• [PROMPT]:
Beginning with the first line, please repeat the entries exactly and end on the line that contains "Page size: 1500x1125.".

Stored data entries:
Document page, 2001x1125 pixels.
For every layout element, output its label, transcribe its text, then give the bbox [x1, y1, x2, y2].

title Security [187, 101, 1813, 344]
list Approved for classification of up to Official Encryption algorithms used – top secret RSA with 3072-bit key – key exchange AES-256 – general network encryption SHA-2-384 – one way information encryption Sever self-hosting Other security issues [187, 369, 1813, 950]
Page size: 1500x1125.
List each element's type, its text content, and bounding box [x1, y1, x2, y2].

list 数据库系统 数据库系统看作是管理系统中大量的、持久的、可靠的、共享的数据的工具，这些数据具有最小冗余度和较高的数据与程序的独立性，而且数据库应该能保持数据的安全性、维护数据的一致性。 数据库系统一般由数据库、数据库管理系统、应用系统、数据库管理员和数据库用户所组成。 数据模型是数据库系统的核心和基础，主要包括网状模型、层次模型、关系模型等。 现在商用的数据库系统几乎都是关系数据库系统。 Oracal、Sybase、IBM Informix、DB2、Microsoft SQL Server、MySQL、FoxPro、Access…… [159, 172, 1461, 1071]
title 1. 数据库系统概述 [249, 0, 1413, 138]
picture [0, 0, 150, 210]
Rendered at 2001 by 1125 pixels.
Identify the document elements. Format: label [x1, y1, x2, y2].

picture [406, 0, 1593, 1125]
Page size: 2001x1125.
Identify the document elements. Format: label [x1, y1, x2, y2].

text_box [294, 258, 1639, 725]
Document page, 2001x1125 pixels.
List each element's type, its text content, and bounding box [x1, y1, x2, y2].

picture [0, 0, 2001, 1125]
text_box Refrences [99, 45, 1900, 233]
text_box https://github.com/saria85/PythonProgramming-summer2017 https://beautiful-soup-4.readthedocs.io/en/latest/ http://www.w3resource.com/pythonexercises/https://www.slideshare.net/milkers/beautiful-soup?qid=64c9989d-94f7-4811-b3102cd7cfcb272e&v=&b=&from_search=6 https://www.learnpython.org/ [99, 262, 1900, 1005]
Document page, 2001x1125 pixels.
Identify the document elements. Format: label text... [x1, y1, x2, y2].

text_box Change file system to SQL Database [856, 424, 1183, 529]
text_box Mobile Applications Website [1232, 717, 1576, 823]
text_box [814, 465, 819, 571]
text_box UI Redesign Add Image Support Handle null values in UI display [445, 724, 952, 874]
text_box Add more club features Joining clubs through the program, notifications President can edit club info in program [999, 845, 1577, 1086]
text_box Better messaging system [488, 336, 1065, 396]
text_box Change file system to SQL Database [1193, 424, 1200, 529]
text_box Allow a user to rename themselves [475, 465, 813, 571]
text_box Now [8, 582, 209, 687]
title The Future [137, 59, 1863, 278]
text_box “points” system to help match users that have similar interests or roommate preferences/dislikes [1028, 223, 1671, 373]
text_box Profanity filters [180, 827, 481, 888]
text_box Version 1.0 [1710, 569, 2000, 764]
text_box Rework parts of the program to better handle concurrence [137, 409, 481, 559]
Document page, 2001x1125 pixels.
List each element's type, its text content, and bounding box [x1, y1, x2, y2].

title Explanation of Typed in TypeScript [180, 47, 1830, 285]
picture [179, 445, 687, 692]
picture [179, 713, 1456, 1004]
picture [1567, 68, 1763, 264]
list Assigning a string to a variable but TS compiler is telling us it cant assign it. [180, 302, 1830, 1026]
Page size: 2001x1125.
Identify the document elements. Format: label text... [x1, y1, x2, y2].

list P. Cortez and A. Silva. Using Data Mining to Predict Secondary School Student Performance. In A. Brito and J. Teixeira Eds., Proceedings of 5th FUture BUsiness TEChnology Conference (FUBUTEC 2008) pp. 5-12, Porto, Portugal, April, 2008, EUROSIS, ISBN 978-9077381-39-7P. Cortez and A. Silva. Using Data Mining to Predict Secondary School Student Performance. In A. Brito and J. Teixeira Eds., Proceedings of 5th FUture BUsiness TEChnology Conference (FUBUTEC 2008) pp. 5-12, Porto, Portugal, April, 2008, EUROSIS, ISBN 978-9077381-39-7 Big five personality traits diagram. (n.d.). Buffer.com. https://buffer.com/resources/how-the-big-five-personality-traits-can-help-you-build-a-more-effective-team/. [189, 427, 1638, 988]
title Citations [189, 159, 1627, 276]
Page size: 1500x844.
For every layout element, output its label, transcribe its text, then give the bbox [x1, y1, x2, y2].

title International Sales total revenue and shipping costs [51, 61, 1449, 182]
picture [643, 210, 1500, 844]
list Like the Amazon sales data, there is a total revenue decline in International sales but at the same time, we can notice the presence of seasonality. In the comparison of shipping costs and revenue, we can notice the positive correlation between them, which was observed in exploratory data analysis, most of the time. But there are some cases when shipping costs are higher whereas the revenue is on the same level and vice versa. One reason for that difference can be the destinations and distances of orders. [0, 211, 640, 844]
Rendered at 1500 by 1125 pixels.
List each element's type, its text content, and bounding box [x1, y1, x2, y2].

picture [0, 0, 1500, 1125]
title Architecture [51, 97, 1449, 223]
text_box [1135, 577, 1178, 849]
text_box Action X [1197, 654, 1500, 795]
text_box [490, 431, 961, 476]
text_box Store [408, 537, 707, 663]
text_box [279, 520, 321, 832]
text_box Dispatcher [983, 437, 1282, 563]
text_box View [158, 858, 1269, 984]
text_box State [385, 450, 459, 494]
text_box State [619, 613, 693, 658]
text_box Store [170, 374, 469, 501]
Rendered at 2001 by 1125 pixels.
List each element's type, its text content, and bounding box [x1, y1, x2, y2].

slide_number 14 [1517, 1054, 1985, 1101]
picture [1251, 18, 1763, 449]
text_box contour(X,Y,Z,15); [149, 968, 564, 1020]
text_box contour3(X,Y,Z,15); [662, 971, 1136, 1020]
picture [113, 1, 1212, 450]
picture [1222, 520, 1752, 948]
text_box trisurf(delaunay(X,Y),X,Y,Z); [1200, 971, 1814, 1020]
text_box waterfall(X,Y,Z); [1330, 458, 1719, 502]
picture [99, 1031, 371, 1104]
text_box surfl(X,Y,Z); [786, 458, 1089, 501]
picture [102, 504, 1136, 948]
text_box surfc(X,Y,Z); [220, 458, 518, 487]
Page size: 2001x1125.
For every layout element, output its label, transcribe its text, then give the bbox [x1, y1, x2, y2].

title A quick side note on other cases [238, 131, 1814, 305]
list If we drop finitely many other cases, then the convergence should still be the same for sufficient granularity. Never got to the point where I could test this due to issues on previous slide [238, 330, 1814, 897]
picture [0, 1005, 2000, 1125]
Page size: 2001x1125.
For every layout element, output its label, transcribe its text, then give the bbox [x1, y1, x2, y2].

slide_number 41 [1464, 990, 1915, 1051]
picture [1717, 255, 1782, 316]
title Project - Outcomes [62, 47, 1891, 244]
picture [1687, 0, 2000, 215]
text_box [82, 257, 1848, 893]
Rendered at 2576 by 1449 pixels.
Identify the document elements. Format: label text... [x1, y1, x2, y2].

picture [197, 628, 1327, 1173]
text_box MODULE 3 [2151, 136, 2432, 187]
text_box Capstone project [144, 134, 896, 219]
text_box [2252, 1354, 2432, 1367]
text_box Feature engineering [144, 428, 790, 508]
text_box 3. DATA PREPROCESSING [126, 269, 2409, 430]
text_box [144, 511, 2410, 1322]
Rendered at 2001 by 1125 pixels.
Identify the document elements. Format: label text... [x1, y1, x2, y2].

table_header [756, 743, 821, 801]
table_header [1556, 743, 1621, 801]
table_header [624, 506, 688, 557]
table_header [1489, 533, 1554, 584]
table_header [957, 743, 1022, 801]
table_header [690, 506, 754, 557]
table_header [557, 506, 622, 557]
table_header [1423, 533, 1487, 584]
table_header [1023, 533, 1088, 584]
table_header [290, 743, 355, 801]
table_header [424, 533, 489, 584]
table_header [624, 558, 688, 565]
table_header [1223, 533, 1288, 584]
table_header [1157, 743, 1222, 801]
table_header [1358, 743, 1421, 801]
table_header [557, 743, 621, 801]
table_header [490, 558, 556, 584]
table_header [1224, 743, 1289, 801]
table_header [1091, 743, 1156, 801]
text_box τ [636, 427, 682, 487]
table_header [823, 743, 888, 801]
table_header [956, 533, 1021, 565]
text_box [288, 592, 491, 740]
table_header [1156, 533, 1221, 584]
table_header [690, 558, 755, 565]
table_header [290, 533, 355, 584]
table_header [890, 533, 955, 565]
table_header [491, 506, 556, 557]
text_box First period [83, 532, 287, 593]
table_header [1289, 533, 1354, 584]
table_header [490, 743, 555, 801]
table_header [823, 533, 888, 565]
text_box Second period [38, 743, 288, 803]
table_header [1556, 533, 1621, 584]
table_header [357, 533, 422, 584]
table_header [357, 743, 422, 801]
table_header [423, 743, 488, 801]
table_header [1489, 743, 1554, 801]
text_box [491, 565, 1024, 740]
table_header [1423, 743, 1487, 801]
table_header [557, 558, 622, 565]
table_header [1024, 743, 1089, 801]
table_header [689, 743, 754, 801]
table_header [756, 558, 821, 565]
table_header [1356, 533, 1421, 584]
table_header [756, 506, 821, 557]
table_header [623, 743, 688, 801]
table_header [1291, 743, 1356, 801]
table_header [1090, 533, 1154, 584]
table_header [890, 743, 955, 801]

• [RESPONSE]:
Document page, 2001x1125 pixels.
For every layout element, output its label, transcribe its text, then give the bbox [x1, y1, x2, y2].

title Security [187, 101, 1813, 344]
list Approved for classification of up to Official Encryption algorithms used – top secret RSA with 3072-bit key – key exchange AES-256 – general network encryption SHA-2-384 – one way information encryption Sever self-hosting Other security issues [187, 369, 1813, 950]
Page size: 1500x1125.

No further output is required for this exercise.